Cisco CVE-2024-20295 – “Fox in a box” CLI Command Injection Disclosure

All you need are backticks to get root on a Cisco IMC!

This post follows on from my previous one that discusses why I even discovered this vulnerability, how it was discovered and what thought processes and techniques I used to do so.

The command injection vulnerability

This is pretty simple so here goes:

In the above demonstration, I logged in via SSH as a read only account which is only supposed to be able to view the IMC configuration but not make any changes. I guess this account would be used for monitoring. I would also make an assumption that the credentials in many organisations for a read only account would be generally available or even quite insecure as they would be deemed safe to give out.
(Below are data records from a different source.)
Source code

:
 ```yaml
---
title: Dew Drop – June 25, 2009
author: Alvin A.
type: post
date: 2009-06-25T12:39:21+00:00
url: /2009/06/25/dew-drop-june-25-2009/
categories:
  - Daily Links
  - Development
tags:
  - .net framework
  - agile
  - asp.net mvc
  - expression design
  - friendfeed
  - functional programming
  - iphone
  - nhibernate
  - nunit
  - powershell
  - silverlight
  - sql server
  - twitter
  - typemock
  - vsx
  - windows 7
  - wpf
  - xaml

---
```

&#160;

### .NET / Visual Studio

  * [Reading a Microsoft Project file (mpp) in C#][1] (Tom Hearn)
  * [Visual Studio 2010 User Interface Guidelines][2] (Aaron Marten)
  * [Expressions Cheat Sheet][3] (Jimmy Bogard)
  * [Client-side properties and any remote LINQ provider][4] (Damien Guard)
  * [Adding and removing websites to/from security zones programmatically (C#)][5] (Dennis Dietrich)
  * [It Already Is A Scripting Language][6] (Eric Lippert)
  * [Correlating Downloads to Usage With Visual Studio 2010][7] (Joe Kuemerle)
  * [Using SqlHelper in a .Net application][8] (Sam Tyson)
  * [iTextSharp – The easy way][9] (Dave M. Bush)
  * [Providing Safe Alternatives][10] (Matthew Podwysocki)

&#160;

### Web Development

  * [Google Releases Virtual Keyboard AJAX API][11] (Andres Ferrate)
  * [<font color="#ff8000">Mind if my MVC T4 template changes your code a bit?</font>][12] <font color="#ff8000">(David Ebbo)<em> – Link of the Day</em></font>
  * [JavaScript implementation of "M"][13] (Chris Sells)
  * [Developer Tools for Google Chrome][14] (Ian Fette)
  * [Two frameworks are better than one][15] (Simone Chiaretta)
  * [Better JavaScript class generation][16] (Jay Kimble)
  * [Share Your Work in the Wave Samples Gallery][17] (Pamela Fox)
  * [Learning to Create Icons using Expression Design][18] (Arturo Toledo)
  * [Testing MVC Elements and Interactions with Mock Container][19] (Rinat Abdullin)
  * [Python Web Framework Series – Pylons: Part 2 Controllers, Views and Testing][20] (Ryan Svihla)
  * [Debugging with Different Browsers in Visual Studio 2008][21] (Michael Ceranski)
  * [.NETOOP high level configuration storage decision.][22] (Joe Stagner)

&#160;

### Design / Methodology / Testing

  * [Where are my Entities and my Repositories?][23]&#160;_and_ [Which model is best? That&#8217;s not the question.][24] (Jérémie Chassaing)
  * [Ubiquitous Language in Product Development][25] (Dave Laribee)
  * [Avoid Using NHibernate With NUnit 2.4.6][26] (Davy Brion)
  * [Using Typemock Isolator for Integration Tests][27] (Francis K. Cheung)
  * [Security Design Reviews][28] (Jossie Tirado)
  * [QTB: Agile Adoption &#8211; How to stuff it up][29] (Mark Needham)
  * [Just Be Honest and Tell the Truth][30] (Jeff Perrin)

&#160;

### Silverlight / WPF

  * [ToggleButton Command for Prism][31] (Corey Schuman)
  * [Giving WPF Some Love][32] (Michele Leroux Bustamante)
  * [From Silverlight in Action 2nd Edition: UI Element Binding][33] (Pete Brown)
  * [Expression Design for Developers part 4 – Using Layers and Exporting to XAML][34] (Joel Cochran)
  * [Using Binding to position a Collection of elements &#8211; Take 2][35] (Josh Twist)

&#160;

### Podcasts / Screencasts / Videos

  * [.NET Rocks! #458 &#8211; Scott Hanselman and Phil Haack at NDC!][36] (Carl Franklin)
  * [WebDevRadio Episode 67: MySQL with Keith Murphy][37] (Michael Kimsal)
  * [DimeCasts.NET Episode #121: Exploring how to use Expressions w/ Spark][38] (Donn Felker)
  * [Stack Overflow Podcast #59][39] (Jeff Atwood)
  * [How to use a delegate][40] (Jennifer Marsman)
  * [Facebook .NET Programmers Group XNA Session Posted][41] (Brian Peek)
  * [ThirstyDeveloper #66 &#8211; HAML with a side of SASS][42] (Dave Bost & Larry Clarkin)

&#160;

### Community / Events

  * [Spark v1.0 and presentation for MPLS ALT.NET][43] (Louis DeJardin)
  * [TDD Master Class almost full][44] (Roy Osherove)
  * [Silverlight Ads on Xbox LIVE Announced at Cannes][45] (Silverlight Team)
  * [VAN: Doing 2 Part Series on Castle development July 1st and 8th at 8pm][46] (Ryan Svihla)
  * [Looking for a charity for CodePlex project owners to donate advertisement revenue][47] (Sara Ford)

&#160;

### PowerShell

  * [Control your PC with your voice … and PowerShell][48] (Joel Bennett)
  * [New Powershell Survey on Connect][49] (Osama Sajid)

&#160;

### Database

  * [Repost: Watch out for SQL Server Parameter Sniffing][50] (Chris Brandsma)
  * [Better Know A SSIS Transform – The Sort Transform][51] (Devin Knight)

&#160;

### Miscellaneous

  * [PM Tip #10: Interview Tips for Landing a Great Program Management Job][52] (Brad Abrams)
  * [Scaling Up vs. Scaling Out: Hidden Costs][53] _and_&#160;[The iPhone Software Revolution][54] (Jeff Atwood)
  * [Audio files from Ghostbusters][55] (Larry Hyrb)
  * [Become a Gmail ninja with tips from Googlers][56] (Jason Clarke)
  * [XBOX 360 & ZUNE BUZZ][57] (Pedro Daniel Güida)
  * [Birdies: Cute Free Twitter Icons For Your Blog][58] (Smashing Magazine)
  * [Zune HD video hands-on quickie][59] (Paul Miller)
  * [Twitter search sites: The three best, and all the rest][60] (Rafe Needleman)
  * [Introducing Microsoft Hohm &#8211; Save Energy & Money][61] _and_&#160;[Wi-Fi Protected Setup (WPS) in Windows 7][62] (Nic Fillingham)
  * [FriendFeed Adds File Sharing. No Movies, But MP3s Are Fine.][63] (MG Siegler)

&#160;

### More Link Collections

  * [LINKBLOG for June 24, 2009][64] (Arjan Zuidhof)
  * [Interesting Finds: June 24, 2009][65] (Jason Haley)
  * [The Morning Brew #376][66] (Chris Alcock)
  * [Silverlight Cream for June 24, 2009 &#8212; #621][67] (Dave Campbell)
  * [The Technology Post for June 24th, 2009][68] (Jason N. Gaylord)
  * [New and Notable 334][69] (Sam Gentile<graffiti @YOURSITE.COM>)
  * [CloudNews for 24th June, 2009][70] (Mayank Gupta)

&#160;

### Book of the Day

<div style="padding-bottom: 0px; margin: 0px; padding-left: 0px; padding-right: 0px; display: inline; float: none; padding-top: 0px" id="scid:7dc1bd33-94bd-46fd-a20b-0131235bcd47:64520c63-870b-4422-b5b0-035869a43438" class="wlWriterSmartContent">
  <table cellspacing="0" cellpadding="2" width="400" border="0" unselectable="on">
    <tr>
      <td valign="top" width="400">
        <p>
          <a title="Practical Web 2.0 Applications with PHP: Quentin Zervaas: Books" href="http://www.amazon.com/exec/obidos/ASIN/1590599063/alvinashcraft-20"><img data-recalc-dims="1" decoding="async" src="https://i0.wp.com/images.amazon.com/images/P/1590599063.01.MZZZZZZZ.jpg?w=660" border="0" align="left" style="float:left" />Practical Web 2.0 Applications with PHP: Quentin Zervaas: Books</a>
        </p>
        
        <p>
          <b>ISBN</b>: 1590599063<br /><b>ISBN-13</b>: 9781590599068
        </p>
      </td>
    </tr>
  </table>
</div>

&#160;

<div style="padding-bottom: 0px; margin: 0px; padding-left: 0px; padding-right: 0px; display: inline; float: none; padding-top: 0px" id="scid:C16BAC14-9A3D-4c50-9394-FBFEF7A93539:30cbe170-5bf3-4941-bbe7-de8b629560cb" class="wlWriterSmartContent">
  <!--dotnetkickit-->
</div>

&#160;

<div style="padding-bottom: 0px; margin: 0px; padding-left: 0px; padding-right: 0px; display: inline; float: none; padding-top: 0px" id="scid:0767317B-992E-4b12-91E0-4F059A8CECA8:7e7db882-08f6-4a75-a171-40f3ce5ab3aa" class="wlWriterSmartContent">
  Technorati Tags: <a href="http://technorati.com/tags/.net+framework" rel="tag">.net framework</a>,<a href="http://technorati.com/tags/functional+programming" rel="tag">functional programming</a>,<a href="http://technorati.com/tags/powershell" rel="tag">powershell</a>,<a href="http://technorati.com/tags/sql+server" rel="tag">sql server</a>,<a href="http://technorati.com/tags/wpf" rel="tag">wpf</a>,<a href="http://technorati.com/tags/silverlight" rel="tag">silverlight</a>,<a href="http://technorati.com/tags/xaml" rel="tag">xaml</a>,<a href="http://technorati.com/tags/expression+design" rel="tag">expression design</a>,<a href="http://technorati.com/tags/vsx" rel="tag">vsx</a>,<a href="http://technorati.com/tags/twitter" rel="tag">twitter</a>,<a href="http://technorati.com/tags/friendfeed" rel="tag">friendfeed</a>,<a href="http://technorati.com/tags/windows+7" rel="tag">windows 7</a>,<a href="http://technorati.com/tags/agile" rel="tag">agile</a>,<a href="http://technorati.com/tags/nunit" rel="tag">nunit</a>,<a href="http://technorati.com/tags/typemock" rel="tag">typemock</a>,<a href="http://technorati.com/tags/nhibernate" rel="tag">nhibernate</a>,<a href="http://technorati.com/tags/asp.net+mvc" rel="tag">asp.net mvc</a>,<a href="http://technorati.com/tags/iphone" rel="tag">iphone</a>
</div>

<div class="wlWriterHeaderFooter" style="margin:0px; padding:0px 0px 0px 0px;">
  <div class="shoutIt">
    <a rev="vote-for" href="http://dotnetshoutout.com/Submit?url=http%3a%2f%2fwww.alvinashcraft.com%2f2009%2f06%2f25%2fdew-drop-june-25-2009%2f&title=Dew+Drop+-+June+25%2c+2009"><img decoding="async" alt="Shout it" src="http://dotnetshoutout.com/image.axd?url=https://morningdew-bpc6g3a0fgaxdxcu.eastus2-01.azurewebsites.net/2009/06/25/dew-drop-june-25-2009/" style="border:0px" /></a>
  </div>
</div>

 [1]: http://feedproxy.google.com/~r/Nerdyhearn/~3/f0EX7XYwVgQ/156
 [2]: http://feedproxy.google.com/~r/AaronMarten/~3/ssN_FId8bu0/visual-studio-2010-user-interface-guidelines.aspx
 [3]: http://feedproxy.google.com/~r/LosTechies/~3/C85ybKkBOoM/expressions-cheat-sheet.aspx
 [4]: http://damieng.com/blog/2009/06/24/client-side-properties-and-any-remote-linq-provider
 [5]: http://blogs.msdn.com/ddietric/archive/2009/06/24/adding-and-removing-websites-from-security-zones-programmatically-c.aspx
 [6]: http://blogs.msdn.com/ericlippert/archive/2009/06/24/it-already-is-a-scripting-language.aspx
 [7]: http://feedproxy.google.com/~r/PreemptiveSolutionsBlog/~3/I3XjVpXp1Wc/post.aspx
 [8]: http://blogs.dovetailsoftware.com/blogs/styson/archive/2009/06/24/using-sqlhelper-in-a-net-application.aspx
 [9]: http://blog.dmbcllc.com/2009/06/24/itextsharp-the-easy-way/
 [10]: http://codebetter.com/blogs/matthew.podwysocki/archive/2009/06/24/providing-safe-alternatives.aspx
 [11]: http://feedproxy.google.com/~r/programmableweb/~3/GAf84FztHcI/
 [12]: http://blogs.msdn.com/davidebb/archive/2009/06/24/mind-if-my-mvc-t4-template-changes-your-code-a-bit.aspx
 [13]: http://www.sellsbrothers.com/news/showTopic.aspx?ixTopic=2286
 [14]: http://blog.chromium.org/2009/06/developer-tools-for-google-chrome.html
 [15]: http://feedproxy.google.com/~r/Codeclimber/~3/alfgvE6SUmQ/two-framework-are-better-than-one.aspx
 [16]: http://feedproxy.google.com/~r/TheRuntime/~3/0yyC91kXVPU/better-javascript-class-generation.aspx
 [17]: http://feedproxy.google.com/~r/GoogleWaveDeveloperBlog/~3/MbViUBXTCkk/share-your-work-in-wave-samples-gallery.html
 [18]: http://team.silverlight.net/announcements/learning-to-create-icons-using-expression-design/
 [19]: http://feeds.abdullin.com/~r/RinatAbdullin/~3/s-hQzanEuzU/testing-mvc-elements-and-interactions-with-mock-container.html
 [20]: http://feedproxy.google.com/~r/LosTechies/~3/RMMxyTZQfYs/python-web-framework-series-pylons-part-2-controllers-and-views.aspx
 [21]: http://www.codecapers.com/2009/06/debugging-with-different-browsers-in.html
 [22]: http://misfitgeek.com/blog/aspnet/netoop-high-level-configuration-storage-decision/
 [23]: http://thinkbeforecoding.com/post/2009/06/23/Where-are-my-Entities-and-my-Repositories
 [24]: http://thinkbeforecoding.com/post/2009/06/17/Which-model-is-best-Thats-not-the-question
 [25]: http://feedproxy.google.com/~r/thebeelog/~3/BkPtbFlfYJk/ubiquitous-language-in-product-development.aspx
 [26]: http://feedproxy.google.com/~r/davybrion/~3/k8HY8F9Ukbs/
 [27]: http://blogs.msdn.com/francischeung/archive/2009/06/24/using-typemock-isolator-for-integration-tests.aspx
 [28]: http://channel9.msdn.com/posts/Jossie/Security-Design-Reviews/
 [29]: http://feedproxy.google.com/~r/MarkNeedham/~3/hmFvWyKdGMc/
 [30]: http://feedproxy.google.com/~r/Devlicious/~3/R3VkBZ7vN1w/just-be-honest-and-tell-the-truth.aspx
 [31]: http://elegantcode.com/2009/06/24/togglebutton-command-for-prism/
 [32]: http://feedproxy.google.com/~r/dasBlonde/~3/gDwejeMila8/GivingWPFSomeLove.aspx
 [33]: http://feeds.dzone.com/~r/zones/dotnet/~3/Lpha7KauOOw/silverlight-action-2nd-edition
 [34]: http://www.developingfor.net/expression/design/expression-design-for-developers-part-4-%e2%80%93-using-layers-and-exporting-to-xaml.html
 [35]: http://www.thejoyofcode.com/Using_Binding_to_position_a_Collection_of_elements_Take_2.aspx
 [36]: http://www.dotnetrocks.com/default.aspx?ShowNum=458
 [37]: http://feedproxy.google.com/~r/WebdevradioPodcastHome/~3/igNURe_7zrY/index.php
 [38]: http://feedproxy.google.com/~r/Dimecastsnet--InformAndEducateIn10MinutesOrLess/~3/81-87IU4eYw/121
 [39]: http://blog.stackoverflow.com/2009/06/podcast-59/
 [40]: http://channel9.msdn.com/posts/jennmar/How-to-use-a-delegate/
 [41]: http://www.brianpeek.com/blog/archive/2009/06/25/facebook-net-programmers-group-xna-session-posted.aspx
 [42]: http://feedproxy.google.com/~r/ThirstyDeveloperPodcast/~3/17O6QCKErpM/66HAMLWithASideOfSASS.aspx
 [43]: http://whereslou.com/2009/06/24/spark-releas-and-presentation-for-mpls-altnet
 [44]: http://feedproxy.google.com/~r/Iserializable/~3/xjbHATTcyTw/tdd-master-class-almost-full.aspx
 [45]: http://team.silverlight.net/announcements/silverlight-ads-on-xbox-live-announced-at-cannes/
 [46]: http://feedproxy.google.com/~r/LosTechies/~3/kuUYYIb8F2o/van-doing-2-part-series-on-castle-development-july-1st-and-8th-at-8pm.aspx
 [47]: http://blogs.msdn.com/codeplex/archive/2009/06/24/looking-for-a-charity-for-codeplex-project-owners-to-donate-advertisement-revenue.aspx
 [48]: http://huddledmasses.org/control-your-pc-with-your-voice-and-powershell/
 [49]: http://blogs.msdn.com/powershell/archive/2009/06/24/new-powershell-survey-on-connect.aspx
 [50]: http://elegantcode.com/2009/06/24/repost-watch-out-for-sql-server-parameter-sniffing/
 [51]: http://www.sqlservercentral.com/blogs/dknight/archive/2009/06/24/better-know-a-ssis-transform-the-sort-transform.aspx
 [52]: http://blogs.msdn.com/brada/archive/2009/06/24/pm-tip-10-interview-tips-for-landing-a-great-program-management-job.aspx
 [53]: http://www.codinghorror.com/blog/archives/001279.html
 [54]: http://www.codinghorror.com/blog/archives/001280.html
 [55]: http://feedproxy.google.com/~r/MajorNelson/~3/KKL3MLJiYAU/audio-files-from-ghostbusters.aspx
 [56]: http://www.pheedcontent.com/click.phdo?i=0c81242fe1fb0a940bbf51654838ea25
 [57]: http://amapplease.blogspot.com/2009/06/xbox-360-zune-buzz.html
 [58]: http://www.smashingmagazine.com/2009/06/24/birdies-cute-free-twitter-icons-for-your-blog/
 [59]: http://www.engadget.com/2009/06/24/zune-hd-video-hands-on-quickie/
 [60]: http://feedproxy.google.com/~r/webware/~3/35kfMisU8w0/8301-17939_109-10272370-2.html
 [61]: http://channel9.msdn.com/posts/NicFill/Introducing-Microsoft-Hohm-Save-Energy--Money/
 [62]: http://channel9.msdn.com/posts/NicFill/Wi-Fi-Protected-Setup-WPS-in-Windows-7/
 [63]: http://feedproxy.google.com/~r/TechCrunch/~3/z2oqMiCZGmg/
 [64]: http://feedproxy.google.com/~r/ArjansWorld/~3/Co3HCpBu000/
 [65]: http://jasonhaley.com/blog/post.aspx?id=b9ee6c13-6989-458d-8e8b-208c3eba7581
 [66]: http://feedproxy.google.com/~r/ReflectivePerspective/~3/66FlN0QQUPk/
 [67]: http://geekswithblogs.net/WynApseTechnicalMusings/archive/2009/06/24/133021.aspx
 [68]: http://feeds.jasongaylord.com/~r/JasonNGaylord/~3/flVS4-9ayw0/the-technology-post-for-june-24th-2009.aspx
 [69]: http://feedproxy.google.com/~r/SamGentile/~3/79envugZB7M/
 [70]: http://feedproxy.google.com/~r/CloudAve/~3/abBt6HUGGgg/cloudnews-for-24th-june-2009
Once you are logged in to the CLI, you have a limited set of commands that work in a similar way to Cisco IOS. ? Question mark will show any contextual commands available etc.

Anyway, you are locked into this restricted CLI. And there is very little you can do – even more so when you only have a read only account.

Simply type in:

connect debug-shell -;/bin/bash>&2

or

connect debug-shell `/bin/bash>&2`

And you immediately become root, there is no prompt or request for credentials – you are now root!

Lets break this command down:

The connect command according to Cisco is:

To connect to either the server CLI or the server shell, use the connect command.

connect { host | shell }

Usually you would use this to connect to serial over LAN but Cisco have added a hidden feature to the firmware that is for debugging by Cisco themselves, namely debug-shell.

This is very little documentation about this command and it was found by ripping the Cisco firmware apart using binwalk and a few other tools.

This command is actually quite powerful was really helpful in identifying if I was getting anywhere with my silly obsession to get root on this thing. After a bit of investigation, it became apparent that the debug shell was running as root and also that it was executing commands directly as root.

The top command actually runs /usr/bin/top directly and if you look it can be seen right there as root! This is not exactly a good design, one would also assume that the restricted shell that you get at first login is also running as root. Alarm bells should start ringing now!

This shows the process tree which further confirms my assumptions:

After trying a few a lot GTFOBins commands, I hit a wall and had to have a rethink. I would expect there are still a few holes and ways to get a shell in this way.. I just didn’t find them..

Anyway, this seemingly simple command runs ls in /var/cores and /var/cores/dumps:

cores

At first view it doesn’t look like it would be of any use at all but after having a good think and a lot of experimentation, it became the perfect tool to finding the next step towards make some progress!

I reverted back to the first restrictive shell and tried again to make some headway there instead.

I focussed on the connect debug-shell command as this was clearly spawning another child process and I knew for certain that it was as root. After a lot more experimenting, I got a strange error:

What is this? sh is executing commands and it appears that the filtering from the restrictive shell isn’t filtering very well at all! The ` backtick is being completely ignored and passed to the underlying command. Surely the implementation can’t be this bad can it?

I spend a little more time with this then look what we have here!

id has been executed as root. Hilariously bad!

Further to this I was able to redirect writes as root and with the cores command view the file!

connect debug-shell -;id>/var/core/dumps/Hello-World!

What I had managed to do so far was great but I only had access to stderr so there was no way to get an interactive shell.

A bit of lateral thinking and a small change to the redirect command above:

connect debug-shell `/bin/bash>&2`

This is quite a cool feature of BASH, the redirect simple redirects stdout to stderr. As we already have stderr we now have stdout too and hey presto, a root shell!

And if you made it this far, you may wonder what “Fox in a box” is about – It amused me to find that its the hardcoded root password in the firmware image.